__What to work on__:
Give back, exactly as written, the lines from the beginning of the listing through the one that contains "În cârje pentru a reveni la vârful de".
╭──
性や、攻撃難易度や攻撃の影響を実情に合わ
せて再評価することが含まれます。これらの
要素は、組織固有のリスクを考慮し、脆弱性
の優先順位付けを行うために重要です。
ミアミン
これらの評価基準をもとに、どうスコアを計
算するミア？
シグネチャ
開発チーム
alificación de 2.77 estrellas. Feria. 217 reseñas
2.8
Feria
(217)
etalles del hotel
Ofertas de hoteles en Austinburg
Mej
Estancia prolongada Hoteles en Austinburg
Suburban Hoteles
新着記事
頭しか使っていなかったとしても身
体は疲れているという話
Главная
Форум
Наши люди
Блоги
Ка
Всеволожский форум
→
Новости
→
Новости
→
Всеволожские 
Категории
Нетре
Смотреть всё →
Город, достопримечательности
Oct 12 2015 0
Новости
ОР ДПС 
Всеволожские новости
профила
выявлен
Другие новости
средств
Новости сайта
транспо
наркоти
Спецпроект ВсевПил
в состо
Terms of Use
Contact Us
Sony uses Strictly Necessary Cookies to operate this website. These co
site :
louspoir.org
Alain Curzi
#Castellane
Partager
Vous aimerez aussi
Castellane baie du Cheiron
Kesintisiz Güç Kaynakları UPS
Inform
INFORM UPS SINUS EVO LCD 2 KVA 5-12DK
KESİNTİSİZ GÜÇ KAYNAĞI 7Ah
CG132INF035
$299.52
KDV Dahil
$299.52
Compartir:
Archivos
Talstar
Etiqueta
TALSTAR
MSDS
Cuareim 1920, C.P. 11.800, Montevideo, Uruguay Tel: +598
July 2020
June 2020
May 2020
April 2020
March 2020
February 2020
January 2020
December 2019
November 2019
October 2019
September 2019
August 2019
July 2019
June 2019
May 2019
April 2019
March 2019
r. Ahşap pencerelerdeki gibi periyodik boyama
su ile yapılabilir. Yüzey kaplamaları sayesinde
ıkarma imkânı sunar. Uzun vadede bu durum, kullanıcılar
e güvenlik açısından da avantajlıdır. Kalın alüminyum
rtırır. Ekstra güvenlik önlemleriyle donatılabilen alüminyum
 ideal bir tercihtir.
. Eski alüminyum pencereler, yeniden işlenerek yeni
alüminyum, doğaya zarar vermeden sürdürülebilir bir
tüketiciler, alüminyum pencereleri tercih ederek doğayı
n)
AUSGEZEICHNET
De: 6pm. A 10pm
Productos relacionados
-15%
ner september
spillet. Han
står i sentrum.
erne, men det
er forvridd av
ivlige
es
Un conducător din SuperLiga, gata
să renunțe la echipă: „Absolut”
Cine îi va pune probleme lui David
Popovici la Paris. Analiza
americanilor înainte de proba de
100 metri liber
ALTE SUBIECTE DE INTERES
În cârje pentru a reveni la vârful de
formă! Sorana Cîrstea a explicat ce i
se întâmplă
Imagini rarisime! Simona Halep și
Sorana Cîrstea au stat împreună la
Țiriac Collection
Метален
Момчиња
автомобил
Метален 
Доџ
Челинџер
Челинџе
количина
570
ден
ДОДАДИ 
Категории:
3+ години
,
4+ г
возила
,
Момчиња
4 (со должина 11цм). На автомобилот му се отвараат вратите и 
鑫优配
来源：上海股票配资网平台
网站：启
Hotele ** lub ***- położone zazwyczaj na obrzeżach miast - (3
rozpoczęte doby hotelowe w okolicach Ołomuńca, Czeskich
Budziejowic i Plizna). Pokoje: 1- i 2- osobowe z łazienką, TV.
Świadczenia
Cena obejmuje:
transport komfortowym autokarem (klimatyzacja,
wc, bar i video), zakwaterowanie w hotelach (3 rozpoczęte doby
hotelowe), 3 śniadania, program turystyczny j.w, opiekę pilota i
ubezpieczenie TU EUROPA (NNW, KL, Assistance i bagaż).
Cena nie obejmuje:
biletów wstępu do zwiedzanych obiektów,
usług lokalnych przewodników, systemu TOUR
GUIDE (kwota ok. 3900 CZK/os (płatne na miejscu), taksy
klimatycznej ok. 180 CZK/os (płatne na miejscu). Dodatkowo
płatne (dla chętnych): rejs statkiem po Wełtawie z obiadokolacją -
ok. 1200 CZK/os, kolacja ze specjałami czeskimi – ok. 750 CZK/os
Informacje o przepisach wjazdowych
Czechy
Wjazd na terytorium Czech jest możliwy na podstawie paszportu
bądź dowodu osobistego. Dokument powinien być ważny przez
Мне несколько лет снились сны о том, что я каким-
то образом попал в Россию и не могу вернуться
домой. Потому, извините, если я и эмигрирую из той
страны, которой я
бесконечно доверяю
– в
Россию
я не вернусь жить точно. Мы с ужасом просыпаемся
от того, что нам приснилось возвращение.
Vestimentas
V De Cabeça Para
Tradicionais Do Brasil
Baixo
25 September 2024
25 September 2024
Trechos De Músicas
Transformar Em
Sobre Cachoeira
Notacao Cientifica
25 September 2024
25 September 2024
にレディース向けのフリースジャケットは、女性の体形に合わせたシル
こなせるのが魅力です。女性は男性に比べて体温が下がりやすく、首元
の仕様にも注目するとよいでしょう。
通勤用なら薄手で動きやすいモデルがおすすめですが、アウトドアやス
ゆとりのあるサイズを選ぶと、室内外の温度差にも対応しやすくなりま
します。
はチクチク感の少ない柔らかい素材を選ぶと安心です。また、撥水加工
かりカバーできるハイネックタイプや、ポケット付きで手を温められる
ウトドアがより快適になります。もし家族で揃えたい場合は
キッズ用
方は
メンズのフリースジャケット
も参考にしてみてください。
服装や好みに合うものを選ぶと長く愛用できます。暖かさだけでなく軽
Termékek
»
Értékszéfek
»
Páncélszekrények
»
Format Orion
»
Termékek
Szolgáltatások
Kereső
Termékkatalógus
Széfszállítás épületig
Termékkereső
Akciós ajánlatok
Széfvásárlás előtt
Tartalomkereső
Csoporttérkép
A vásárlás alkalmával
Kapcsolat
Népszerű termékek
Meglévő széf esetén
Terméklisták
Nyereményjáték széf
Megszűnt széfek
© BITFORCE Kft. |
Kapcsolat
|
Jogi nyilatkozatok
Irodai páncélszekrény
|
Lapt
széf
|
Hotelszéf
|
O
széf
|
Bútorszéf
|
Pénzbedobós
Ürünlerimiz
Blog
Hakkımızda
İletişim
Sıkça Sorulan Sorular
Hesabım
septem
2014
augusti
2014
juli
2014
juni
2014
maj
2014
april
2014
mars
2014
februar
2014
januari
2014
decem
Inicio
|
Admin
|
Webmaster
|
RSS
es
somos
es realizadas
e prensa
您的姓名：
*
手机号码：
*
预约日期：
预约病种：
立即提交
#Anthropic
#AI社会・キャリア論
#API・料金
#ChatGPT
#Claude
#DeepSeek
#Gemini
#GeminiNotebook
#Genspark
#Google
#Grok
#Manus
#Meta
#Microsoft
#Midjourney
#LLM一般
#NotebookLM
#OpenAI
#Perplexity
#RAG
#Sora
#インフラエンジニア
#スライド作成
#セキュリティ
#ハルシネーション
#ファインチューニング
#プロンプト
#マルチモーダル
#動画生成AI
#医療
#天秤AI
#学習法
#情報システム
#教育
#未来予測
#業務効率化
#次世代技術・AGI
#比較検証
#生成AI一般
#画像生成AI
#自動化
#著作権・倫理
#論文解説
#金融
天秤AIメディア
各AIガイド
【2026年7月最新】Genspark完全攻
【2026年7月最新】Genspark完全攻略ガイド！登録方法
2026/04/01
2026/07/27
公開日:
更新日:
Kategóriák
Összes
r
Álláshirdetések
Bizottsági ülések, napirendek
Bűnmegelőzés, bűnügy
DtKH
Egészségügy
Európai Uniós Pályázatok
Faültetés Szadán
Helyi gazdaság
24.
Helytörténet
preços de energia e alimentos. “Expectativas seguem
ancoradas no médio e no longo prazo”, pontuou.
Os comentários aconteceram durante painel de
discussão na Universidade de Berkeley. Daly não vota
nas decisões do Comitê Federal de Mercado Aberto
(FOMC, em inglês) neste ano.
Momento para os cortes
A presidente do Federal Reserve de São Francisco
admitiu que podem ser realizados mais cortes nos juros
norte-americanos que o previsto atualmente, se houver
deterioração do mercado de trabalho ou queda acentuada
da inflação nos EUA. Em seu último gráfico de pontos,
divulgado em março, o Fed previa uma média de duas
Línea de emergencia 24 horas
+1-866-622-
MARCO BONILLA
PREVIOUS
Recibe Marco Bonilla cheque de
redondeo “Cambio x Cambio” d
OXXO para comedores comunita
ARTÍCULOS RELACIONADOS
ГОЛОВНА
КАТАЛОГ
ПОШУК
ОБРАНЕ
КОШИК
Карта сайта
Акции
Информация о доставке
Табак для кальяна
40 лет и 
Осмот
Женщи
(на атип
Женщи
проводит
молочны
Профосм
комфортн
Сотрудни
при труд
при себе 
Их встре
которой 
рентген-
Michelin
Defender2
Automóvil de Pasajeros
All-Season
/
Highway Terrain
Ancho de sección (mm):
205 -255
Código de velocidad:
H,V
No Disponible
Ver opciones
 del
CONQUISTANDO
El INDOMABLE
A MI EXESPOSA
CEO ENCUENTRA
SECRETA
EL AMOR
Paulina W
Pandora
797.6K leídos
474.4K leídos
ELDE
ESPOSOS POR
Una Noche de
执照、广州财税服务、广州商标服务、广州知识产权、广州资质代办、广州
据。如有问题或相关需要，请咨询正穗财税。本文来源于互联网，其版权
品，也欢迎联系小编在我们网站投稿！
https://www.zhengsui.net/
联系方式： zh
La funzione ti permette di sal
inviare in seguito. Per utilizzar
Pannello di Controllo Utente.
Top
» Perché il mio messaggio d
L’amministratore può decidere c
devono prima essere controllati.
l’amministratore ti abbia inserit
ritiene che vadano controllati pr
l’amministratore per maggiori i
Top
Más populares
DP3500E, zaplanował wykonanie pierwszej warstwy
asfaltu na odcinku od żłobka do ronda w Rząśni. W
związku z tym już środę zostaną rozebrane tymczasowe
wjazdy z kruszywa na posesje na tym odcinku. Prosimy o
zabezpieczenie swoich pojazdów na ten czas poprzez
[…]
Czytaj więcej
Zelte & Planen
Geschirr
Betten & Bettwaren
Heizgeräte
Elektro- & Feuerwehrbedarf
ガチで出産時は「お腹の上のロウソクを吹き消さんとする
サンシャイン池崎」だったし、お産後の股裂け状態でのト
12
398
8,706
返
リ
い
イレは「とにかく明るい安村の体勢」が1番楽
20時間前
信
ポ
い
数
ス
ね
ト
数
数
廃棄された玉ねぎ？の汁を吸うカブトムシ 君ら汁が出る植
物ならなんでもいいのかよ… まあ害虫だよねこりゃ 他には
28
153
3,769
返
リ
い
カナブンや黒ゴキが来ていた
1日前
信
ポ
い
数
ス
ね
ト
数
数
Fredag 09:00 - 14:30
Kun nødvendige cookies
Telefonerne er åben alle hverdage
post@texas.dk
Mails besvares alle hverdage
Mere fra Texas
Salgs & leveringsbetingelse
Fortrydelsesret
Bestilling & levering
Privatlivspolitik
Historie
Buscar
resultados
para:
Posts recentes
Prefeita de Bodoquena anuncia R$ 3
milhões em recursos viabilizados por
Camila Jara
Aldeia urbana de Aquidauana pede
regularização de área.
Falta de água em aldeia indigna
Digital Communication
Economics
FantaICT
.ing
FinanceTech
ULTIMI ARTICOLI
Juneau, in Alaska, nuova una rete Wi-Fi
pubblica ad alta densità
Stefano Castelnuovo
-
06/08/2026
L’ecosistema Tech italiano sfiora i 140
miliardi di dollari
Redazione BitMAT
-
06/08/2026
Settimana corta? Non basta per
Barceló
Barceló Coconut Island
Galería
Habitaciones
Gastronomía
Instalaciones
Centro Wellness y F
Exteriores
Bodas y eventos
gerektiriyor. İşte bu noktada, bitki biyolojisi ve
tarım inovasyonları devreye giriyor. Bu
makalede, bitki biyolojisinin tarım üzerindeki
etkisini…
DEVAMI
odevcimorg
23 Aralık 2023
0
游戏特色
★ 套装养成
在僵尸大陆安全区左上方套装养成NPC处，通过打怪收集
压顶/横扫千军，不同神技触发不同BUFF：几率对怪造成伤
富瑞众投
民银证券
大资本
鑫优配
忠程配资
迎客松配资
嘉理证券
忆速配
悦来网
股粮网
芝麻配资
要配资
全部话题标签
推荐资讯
╰──
__Solution to this exercise__:
性や、攻撃難易度や攻撃の影響を実情に合わ
せて再評価することが含まれます。これらの
要素は、組織固有のリスクを考慮し、脆弱性
の優先順位付けを行うために重要です。
ミアミン
これらの評価基準をもとに、どうスコアを計
算するミア？
シグネチャ
開発チーム
alificación de 2.77 estrellas. Feria. 217 reseñas
2.8
Feria
(217)
etalles del hotel
Ofertas de hoteles en Austinburg
Mej
Estancia prolongada Hoteles en Austinburg
Suburban Hoteles
新着記事
頭しか使っていなかったとしても身
体は疲れているという話
Главная
Форум
Наши люди
Блоги
Ка
Всеволожский форум
→
Новости
→
Новости
→
Всеволожские 
Категории
Нетре
Смотреть всё →
Город, достопримечательности
Oct 12 2015 0
Новости
ОР ДПС 
Всеволожские новости
профила
выявлен
Другие новости
средств
Новости сайта
транспо
наркоти
Спецпроект ВсевПил
в состо
Terms of Use
Contact Us
Sony uses Strictly Necessary Cookies to operate this website. These co
site :
louspoir.org
Alain Curzi
#Castellane
Partager
Vous aimerez aussi
Castellane baie du Cheiron
Kesintisiz Güç Kaynakları UPS
Inform
INFORM UPS SINUS EVO LCD 2 KVA 5-12DK
KESİNTİSİZ GÜÇ KAYNAĞI 7Ah
CG132INF035
$299.52
KDV Dahil
$299.52
Compartir:
Archivos
Talstar
Etiqueta
TALSTAR
MSDS
Cuareim 1920, C.P. 11.800, Montevideo, Uruguay Tel: +598
July 2020
June 2020
May 2020
April 2020
March 2020
February 2020
January 2020
December 2019
November 2019
October 2019
September 2019
August 2019
July 2019
June 2019
May 2019
April 2019
March 2019
r. Ahşap pencerelerdeki gibi periyodik boyama
su ile yapılabilir. Yüzey kaplamaları sayesinde
ıkarma imkânı sunar. Uzun vadede bu durum, kullanıcılar
e güvenlik açısından da avantajlıdır. Kalın alüminyum
rtırır. Ekstra güvenlik önlemleriyle donatılabilen alüminyum
 ideal bir tercihtir.
. Eski alüminyum pencereler, yeniden işlenerek yeni
alüminyum, doğaya zarar vermeden sürdürülebilir bir
tüketiciler, alüminyum pencereleri tercih ederek doğayı
n)
AUSGEZEICHNET
De: 6pm. A 10pm
Productos relacionados
-15%
ner september
spillet. Han
står i sentrum.
erne, men det
er forvridd av
ivlige
es
Un conducător din SuperLiga, gata
să renunțe la echipă: „Absolut”
Cine îi va pune probleme lui David
Popovici la Paris. Analiza
americanilor înainte de proba de
100 metri liber
ALTE SUBIECTE DE INTERES
În cârje pentru a reveni la vârful de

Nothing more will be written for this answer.